> AIM OF THE EXERCISE:
Where does the string "Gameplay" appear? Copy every line of the entries below that holds it.

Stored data
=== Begin Enclosure ===

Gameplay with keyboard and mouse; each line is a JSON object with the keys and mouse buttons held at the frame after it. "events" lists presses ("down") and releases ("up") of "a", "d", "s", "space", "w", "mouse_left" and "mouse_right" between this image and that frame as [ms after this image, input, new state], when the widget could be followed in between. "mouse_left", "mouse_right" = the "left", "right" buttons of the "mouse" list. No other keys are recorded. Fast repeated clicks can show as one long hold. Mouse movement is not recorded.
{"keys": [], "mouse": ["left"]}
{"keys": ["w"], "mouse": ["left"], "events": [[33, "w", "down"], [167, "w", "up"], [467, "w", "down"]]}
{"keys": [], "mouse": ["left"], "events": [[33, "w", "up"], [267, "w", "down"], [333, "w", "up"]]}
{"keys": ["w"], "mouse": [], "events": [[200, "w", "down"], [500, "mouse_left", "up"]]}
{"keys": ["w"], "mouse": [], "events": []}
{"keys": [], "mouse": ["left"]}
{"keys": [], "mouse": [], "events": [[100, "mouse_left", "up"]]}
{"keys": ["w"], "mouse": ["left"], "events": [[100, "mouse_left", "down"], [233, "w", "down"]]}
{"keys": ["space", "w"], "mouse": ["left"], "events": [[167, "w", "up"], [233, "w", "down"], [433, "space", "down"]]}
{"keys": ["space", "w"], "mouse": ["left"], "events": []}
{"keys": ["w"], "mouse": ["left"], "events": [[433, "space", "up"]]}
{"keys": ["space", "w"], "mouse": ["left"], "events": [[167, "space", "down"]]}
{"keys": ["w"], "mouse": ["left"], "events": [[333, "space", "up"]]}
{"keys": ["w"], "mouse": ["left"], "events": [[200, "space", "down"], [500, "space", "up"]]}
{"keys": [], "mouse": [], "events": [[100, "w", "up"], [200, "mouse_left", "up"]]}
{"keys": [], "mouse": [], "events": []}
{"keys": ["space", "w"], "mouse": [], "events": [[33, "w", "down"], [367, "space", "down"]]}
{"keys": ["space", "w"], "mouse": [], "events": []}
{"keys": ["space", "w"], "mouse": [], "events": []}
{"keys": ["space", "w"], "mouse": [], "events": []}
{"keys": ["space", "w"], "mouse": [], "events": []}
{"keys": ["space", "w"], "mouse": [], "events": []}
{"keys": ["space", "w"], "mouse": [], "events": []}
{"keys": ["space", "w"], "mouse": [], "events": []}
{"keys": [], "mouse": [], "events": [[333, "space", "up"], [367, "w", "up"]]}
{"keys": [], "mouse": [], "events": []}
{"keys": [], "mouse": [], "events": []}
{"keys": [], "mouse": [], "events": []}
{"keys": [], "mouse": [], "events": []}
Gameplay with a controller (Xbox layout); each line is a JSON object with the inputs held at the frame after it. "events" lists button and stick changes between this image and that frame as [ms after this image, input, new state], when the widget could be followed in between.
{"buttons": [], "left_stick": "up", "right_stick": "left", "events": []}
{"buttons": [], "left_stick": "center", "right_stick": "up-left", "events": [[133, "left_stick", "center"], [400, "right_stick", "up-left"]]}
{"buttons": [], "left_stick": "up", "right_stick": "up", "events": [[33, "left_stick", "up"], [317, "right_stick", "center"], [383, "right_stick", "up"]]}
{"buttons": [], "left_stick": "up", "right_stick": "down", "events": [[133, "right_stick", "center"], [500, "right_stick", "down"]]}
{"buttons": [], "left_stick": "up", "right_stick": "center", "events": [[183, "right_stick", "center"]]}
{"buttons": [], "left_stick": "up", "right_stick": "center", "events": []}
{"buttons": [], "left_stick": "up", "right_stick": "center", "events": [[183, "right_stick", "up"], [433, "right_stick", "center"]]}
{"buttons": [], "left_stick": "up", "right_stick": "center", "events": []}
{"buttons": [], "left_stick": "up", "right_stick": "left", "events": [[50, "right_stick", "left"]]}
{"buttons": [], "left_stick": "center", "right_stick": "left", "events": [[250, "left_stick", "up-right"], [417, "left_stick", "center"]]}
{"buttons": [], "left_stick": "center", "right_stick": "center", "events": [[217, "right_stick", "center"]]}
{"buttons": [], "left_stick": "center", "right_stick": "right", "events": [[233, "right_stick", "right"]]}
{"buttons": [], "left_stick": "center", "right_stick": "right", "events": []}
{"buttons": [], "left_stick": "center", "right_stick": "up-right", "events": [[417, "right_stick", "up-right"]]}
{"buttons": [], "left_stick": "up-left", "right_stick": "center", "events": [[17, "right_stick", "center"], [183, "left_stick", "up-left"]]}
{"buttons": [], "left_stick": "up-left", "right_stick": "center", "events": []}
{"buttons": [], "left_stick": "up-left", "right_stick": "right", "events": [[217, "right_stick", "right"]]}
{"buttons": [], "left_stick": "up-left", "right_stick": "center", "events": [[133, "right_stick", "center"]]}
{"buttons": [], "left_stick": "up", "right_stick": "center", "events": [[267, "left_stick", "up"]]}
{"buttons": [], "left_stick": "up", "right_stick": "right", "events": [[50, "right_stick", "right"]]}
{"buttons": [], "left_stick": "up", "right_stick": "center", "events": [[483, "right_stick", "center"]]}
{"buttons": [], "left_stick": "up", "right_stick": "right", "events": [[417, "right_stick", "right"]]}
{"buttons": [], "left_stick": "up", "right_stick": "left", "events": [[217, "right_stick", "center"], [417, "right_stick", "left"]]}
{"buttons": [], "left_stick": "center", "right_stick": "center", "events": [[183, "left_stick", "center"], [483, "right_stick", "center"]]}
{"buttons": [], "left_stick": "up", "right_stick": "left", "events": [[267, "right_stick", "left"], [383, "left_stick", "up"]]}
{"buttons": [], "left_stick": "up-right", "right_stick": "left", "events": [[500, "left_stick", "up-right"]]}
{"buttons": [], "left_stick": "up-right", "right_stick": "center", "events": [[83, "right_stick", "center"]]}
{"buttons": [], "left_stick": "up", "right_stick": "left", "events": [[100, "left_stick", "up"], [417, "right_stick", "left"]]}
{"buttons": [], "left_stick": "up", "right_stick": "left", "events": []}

=== End Enclosure ===

> SOLUTION:
Gameplay with keyboard and mouse; each line is a JSON object with the keys and mouse buttons held at the frame after it. "events" lists presses ("down") and releases ("up") of "a", "d", "s", "space", "w", "mouse_left" and "mouse_right" between this image and that frame as [ms after this image, input, new state], when the widget could be followed in between. "mouse_left", "mouse_right" = the "left", "right" buttons of the "mouse" list. No other keys are recorded. Fast repeated clicks can show as one long hold. Mouse movement is not recorded.
Gameplay with a controller (Xbox layout); each line is a JSON object with the inputs held at the frame after it. "events" lists button and stick changes between this image and that frame as [ms after this image, input, new state], when the widget could be followed in between.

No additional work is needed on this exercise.